Problem to work on:
Repeat the records from the start through the line with "LIVROS DIGITAIS OU VIDEO-AULAS DIRETO DO", changing "Telegram" to "Signal" and leaving every other word as it is.

Collected data
/---
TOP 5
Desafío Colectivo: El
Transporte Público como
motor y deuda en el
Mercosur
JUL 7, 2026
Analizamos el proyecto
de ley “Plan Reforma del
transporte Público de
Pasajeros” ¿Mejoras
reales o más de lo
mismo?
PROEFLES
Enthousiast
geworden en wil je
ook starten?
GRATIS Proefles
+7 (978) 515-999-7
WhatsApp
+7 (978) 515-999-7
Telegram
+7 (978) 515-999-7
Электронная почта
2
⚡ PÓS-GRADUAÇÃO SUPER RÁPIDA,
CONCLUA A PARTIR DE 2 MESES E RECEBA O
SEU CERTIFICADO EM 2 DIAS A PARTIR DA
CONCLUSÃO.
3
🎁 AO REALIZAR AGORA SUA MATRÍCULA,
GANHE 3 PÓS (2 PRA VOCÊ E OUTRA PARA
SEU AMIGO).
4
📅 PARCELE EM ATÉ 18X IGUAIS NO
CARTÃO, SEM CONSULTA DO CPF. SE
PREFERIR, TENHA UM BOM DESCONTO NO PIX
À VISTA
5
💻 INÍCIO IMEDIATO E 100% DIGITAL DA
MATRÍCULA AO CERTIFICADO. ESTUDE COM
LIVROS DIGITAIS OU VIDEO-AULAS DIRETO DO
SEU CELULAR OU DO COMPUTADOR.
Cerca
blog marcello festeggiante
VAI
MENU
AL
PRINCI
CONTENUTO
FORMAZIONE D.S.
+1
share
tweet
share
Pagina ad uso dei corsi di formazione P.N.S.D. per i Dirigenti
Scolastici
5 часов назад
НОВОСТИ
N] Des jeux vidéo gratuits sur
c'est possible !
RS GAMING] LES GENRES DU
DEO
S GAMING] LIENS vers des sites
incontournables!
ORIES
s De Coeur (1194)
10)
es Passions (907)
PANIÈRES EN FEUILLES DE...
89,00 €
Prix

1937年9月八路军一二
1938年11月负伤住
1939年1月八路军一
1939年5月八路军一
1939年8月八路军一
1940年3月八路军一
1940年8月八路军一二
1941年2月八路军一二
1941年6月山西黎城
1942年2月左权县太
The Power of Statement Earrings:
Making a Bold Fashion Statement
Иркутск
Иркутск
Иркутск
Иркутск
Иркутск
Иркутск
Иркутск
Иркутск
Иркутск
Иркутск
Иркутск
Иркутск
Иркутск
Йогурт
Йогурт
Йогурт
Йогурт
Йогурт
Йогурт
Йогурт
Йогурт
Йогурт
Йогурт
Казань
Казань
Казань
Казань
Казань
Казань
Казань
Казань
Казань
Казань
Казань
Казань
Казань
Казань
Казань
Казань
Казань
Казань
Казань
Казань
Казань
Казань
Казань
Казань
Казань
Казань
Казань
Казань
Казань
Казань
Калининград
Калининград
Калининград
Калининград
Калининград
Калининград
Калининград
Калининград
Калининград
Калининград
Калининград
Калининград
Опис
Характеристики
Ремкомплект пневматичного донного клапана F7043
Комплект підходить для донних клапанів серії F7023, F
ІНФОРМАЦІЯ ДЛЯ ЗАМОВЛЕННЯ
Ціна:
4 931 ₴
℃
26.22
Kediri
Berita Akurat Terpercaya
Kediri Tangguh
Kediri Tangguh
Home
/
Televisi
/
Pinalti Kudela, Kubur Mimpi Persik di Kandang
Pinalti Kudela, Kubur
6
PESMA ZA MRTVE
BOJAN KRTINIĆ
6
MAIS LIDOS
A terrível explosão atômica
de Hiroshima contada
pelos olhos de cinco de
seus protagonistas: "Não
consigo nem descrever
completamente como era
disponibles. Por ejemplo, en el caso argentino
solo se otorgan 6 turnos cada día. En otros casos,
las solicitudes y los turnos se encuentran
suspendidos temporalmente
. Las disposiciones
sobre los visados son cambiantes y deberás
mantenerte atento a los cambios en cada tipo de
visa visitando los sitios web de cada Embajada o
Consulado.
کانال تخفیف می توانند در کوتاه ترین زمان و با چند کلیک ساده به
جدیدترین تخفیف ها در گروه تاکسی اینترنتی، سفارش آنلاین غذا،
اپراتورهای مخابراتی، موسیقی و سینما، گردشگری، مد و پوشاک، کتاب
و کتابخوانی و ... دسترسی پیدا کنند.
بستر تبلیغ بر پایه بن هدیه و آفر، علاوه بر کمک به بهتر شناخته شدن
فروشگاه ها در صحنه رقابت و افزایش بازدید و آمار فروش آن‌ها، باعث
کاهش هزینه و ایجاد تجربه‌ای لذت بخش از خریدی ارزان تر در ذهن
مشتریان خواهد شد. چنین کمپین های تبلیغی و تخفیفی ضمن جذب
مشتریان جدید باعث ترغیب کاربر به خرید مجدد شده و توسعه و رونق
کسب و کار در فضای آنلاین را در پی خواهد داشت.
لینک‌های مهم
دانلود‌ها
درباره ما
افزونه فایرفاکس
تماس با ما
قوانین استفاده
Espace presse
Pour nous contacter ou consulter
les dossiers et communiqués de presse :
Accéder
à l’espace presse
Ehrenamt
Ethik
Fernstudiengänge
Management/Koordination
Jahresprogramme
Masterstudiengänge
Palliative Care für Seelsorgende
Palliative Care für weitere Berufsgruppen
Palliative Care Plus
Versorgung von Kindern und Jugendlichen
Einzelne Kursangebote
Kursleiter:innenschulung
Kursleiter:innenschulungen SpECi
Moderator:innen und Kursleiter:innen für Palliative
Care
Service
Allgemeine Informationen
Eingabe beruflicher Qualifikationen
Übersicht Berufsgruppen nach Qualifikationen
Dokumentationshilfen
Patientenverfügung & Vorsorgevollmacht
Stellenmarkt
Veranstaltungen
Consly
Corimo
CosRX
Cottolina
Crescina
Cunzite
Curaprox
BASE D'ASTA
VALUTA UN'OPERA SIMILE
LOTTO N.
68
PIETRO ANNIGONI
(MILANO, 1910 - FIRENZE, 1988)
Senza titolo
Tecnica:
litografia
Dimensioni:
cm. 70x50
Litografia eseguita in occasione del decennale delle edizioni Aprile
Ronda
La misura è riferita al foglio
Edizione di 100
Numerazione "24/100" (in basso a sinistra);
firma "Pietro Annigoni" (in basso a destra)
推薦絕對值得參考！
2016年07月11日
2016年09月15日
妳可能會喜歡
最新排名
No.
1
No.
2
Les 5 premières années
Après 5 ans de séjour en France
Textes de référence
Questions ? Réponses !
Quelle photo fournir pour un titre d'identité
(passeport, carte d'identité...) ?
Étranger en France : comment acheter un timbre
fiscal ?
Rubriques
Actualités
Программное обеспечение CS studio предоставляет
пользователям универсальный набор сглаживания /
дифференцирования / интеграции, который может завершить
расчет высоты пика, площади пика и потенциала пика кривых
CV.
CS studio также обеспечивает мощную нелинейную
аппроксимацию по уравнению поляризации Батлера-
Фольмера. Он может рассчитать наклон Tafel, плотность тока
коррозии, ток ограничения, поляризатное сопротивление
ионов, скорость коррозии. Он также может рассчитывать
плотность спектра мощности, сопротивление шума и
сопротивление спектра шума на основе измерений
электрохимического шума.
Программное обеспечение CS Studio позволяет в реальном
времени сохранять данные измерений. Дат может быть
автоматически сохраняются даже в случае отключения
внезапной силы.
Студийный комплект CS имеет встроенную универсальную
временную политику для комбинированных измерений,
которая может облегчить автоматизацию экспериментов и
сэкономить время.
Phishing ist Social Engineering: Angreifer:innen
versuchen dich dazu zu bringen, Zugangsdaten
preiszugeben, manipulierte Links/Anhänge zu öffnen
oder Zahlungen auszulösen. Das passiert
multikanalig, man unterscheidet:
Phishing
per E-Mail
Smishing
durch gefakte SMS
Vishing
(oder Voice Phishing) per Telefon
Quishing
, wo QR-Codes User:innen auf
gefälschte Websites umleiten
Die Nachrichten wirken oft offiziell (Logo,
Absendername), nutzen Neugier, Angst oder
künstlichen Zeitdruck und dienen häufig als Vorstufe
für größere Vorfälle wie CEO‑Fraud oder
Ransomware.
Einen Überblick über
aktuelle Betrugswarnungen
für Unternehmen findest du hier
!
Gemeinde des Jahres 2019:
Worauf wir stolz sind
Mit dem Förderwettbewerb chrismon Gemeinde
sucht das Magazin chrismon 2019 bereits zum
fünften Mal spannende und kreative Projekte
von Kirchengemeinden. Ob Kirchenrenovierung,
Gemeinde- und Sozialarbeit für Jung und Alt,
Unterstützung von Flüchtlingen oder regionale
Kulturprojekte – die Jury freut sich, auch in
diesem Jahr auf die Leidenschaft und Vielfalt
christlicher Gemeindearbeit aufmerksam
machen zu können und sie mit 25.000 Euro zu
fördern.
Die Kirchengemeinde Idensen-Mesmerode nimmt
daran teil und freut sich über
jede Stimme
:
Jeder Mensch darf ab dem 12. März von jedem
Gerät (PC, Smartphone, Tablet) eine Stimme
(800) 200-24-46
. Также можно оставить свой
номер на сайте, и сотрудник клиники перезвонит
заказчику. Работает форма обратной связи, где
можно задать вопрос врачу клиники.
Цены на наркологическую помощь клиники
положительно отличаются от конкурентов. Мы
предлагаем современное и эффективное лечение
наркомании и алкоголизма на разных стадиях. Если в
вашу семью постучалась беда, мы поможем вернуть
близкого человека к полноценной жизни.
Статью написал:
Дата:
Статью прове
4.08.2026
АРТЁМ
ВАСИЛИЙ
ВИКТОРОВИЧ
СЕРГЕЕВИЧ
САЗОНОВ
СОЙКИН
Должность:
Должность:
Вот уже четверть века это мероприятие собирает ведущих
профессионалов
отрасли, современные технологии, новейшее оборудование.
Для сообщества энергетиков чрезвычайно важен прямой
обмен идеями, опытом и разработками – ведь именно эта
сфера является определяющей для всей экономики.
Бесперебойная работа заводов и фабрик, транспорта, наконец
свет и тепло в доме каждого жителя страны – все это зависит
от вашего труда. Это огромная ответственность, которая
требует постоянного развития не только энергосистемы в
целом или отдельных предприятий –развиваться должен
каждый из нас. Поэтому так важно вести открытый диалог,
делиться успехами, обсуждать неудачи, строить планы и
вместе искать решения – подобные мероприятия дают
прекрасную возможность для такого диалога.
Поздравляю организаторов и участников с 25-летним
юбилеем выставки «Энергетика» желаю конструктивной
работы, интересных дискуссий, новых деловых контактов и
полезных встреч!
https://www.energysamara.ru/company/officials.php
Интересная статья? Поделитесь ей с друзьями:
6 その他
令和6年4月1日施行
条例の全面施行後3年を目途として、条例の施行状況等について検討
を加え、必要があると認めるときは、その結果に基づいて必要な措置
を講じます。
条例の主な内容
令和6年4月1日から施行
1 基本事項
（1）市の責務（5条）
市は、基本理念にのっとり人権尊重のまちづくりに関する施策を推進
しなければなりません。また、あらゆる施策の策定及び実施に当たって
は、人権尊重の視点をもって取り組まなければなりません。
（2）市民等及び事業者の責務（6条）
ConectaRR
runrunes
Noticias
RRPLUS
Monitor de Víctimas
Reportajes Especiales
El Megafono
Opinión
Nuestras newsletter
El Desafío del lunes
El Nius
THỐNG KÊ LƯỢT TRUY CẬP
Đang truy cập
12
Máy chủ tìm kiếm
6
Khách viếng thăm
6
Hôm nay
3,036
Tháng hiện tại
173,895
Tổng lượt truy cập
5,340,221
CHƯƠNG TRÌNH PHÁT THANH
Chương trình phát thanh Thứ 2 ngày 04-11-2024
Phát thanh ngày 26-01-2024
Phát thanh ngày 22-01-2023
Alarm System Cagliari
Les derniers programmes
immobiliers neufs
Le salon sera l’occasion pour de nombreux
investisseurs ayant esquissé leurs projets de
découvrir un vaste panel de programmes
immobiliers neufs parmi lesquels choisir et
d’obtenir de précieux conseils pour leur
\---
Task output:
TOP 5
Desafío Colectivo: El
Transporte Público como
motor y deuda en el
Mercosur
JUL 7, 2026
Analizamos el proyecto
de ley “Plan Reforma del
transporte Público de
Pasajeros” ¿Mejoras
reales o más de lo
mismo?
PROEFLES
Enthousiast
geworden en wil je
ook starten?
GRATIS Proefles
+7 (978) 515-999-7
WhatsApp
+7 (978) 515-999-7
Signal
+7 (978) 515-999-7
Электронная почта
2
⚡ PÓS-GRADUAÇÃO SUPER RÁPIDA,
CONCLUA A PARTIR DE 2 MESES E RECEBA O
SEU CERTIFICADO EM 2 DIAS A PARTIR DA
CONCLUSÃO.
3
🎁 AO REALIZAR AGORA SUA MATRÍCULA,
GANHE 3 PÓS (2 PRA VOCÊ E OUTRA PARA
SEU AMIGO).
4
📅 PARCELE EM ATÉ 18X IGUAIS NO
CARTÃO, SEM CONSULTA DO CPF. SE
PREFERIR, TENHA UM BOM DESCONTO NO PIX
À VISTA
5
💻 INÍCIO IMEDIATO E 100% DIGITAL DA
MATRÍCULA AO CERTIFICADO. ESTUDE COM
LIVROS DIGITAIS OU VIDEO-AULAS DIRETO DO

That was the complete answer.